» **Document excerpt**
• • • • •
Qiu Zhongyi

Personal information
- Date of birth: 23 February 1996 (age 30)
- Place of birth: Putian, Fujian, China
- Height: 1.83 m (6 ft 0 in)
- Position: Defender

Youth career
- South East Piranha FC
- Argentinos Juniors
- UAI Urquiza
- Acassuso

Senior career*
- Years: Team / Apps / (Gls)
- 2021–2025: Nantong Zhiyun / 3 / (0)

= Qiu Zhongyi =

Chinese footballer

Qiu Zhongyi (邱仲毅; born 23 February 1996) is a Chinese footballer who plays as a defender.

==Career==

As a youth player, Qiu joined the youth academy of Australian side South East Piranha FC. At the age of 17, he joined the youth academy of Argentinos Juniors in the Argentine top flight, where he said, "compared with Australian football, the level of the Argentine game is higher and the pace is faster, and most of the offense is done through ground cooperation. At the same time, the Argentine team often pursues an all-attack and all-defense tactic, and the cooperation between the players is very tacit. The competition to play in Argentina is very fierce. Because many players are from slums, playing is the only way for them to change their lives, so they are very hard and serious about training and games."
• • • • •
» **Data provided**
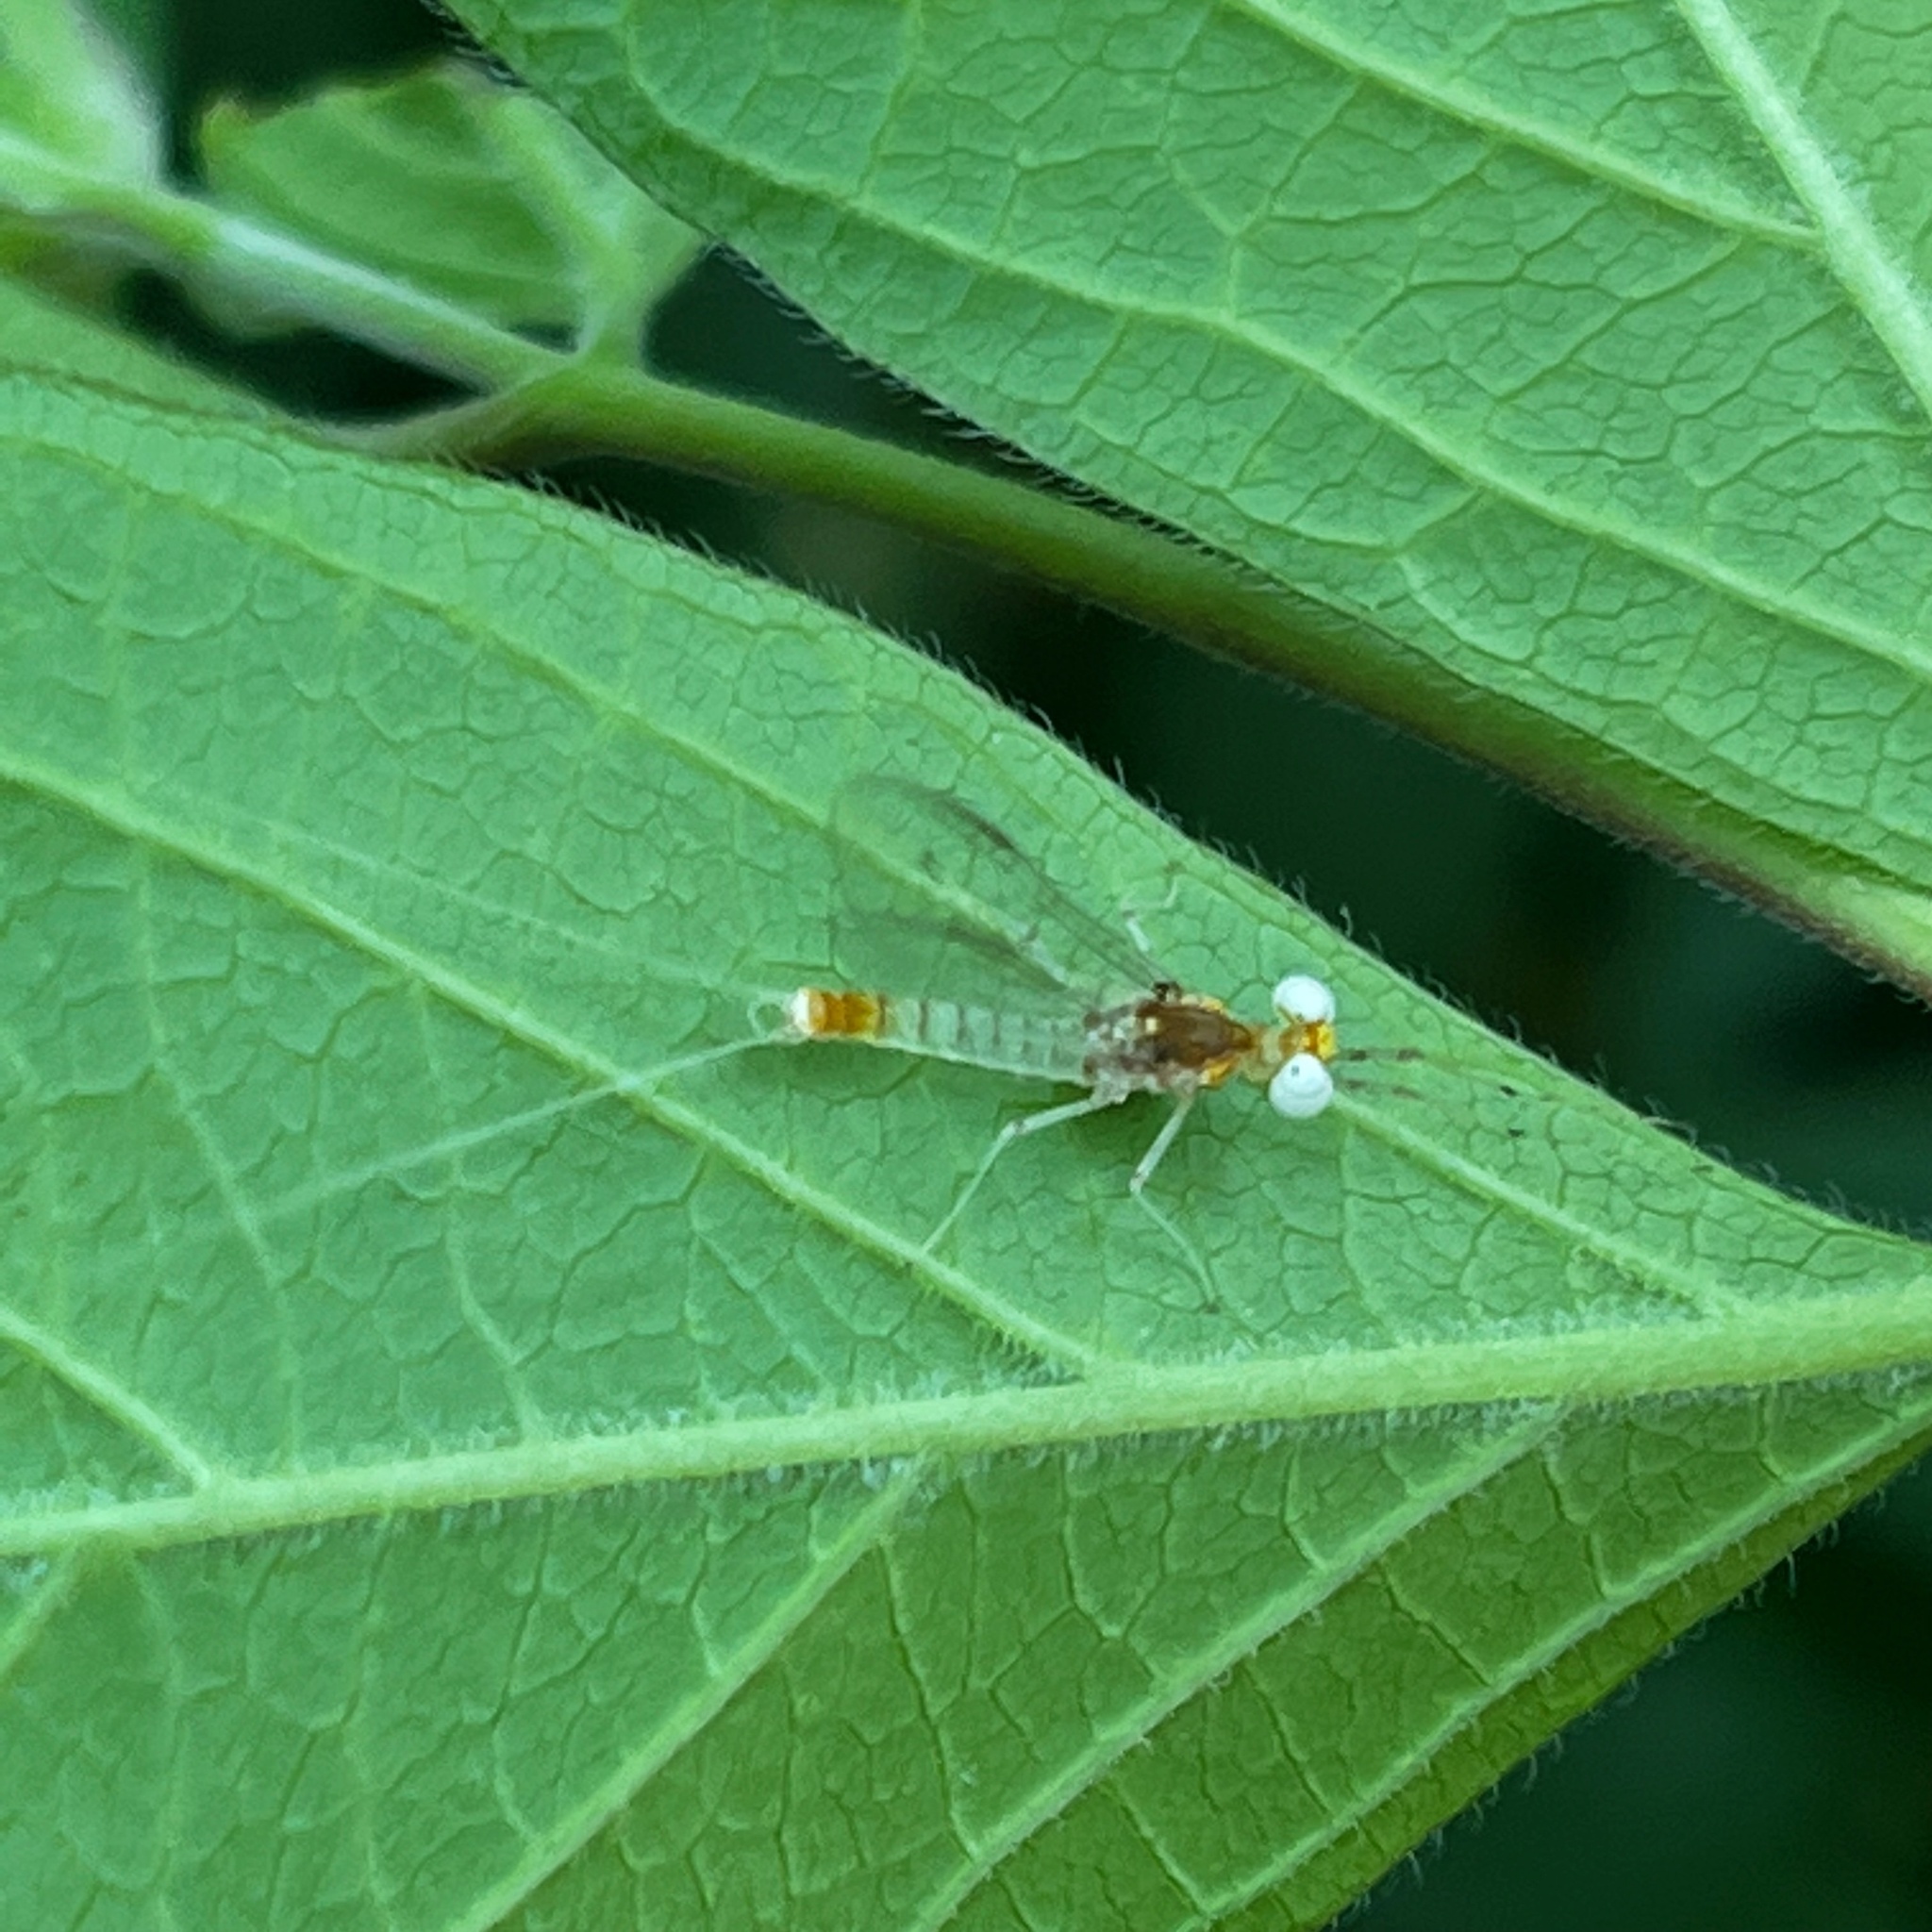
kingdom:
• • • • •
» **Exercise brief**
Continue the Qiu Zhongyi article from its final sentence. The data bears no relation to the Qiu Zhongyi article.

» **Answer for the task**
After that, Qiu joined the youth academy of Argentine third division side UAI Urquiza. Before the 2021 season, he signed for Nantong Zhiyun in China. On 19 August 2021, he debuted for Nantong Zhiyun during a 0-6 loss to Heilongjiang Ice City, however this result was reversed after Heilongjiang failed to fielded an Under 23 youth player. He would go on to be a squad player as the club gained promotion to the top tier at the end of the 2022 China League One season.

== Career statistics ==
Statistics accurate as of match played 31 December 2024.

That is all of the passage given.